ORIGINAL: Panzerjaeger Hortlund
Not really, what you are talking about here is something completely different, a company becoming liable because of the actions of an employee. For your analogy to work, every single person working for the company would become personally liable if one employee did something wrong. That is clearly not how it works.
I disagree.
Every single member of the SS was not personally held liable for the actions of the whole. Instead, they suffered through the loss of benefits. Similarly when a company that offers profit sharing as a company benefit for working there has to either lower it's quarterly/yearly payout or eliminate it altogether due to being held liable for the actions of an employee, then the corporation is being collectively held responsible.
What is your source for the claim that no Waffen SS soldier is recieving military benefits today?
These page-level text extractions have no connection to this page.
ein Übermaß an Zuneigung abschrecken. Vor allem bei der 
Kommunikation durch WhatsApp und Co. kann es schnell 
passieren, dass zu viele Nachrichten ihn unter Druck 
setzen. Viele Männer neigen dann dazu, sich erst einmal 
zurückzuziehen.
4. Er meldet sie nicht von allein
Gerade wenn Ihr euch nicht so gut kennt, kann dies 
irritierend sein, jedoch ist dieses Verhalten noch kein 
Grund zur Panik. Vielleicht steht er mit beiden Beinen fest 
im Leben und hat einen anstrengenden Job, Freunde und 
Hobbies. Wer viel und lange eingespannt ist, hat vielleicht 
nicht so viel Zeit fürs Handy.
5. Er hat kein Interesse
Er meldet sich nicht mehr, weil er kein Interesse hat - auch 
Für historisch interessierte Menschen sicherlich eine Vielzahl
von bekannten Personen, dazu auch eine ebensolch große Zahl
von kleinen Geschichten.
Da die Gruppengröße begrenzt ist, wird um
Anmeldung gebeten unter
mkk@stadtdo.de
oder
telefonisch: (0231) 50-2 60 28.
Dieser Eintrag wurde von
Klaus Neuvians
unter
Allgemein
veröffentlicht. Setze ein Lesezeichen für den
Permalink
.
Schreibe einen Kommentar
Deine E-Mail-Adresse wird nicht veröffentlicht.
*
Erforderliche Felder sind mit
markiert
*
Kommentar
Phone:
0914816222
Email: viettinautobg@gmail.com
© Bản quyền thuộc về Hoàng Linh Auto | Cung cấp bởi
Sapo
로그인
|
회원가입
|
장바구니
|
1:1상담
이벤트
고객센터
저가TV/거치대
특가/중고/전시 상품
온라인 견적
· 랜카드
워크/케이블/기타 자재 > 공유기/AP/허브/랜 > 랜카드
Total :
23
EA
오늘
Well you've changed what I wrote, which seems convenient, but let's assume for a moment this was unintentional. Let's just deal with the specifics of your question and look to this source as one:
"Controversy raged during the 1950s and 1960s as Waffen-SS veteran groups fought high-profile legal battles in the newly founded West Germany to overturn the Nuremberg ruling, and win pension rights for their members. The judgement of Nuremberg could not be overturned, but in the ensuing refighting of history, many of the former enemies of the Waffen-SS appeared to question the old black-and-white assessment of Hitler's élite troops."
http://www.germanwarmachine.com/waffens ... uction.htm
Whatever. If you fail to see the racist stereotyping in a post where someone says that all Japanese were murderous savages...who also smelled bad, then Im afraid I cant help you.
Agreed, you can't help. If someone said the same things about members of the SS, there would be no claims to racism. Mention it about a group consisting of non-europeans and suddenly it's racism. [8|]
You really need to drop this line of reasoning because you are barking up the wrong tree. Corporate liability when an employer does something bad is based on the notion that the employer is a representative of the company, and therefore his actions can cause the company to become liable for something. Here, the company becomes liable because the employee was acting on their behalf. Now, since the company is a separate legal entity, and since the employee is doing something as a representative of the company, the company can become liable.
Sounds like some of the reasoning used for the collective guilt of the SS, SA, and other groups.
Collective guilt would require the employee doing something so every single employee became liable. And...as you might suspect...that doesnt happen. Why, I hear you ask? Because there is no such thing as collective guilt in our legal or moral tradition here in the western civilization.
Since when is christianity not a part of the moral tradition in western civilization and with it the moral argument of original sin and the 'sins of the father being put on the children'?